[Stored data]
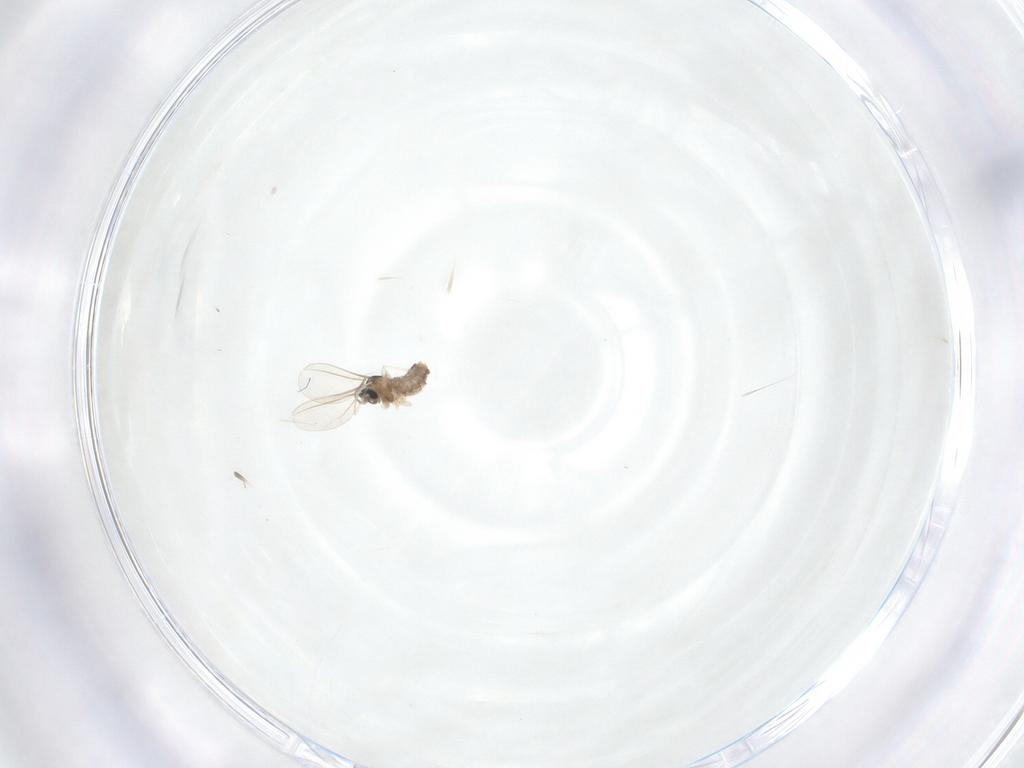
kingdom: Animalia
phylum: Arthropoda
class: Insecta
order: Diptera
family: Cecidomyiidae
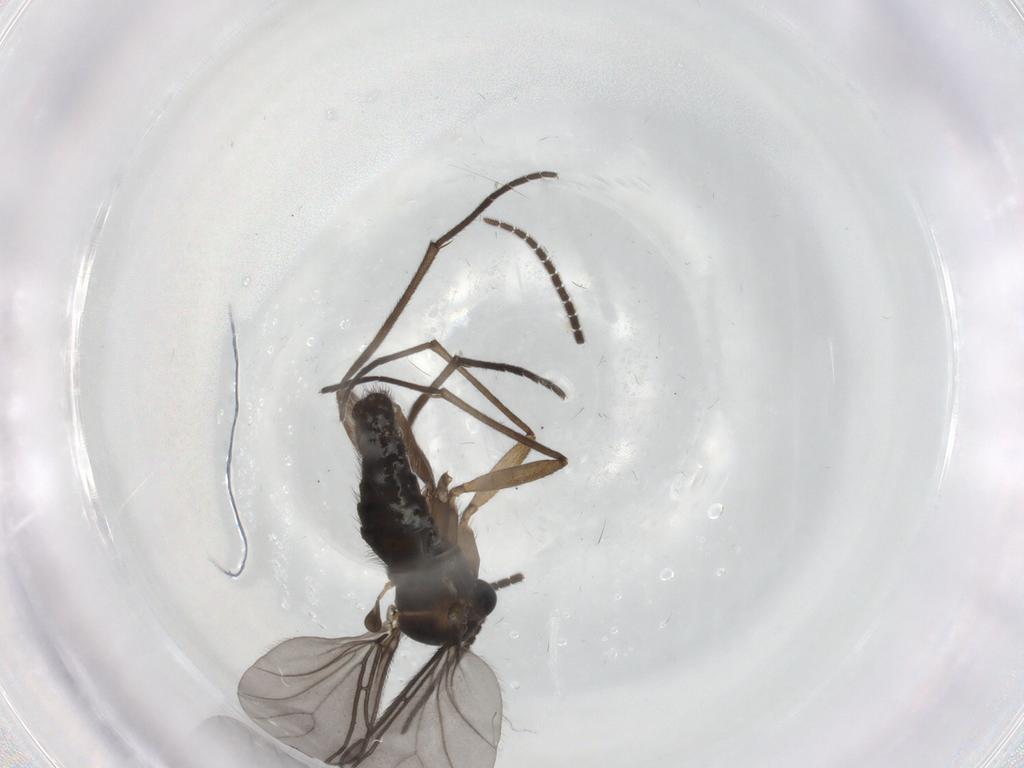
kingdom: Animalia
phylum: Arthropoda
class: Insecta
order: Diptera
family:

**AIM:** Output every line of the material above as a numbered list, leaving out blank lines and the pictures.

**SOLUTION FOR THIS PROBLEM:**
1. kingdom: Animalia
2. phylum: Arthropoda
3. class: Insecta
4. order: Diptera
5. family: Cecidomyiidae
6. kingdom: Animalia
7. phylum: Arthropoda
8. class: Insecta
9. order: Diptera
10. family:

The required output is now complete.